Published: July 2022

Surgical resection of a pineal tumor growing into the third ventricle is difficult owing to the complex neurovascular structures, and nongerminomatous germ cell tumor is the most common malignant tumor in pediatric patients. Removing the tumor efficiently with minimal blood loss while protecting the surrounding neurovascular structure is challenging. We present a surgical case of a 9-year-old patient with a third ventricle nongerminomatous germ cell tumor (Video). Mass effect of the tumor or acute hydrocephalus is the possible reason for the coma.
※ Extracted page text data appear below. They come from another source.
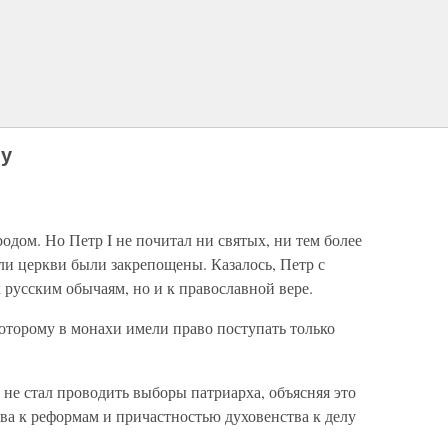
ву
одом. Но Петр I не почитал ни святых, ни тем более
ли церкви были закрепощены. Казалось, Петр с
 русским обычаям, но и к православной вере.
которому в монахи имели право поступать только
не стал проводить выборы патриарха, объясняя это
а к реформам и причастностью духовенства к делу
In this case, the reason of coma may be mass effect of the tumor, not the acute hydrocephalus. Informed consent was obtained from the patient's guardian. Intraoperatively we used a modified right head-up park bench position and a linear incision. The right occipital bone flap was designed to cross the superior sagittal sinus and transverse sinus. The primary surgical approach was the occipital transtentorial approach; an alternative was the supracerebellar infratentorial approach. After cutting the tentorium, a spatula was applied to retract the cerebellum and incised tentorium, with no extra brain retraction on the occipital lobe to minimize visual disturbance. The quadrigeminal cistern was opened, and the tumor was yellowish with heterogeneous consistency. Instead of rushing into the tumor debulking, we paid more attention to devascularization of the tumor from bilateral posterior medial choroidal arteries as much as possible. After debulking using an ultrasound aspirator, the tumor was removed in a piecemeal fashion, and the surgical field was inspected using an endoscope for any residue.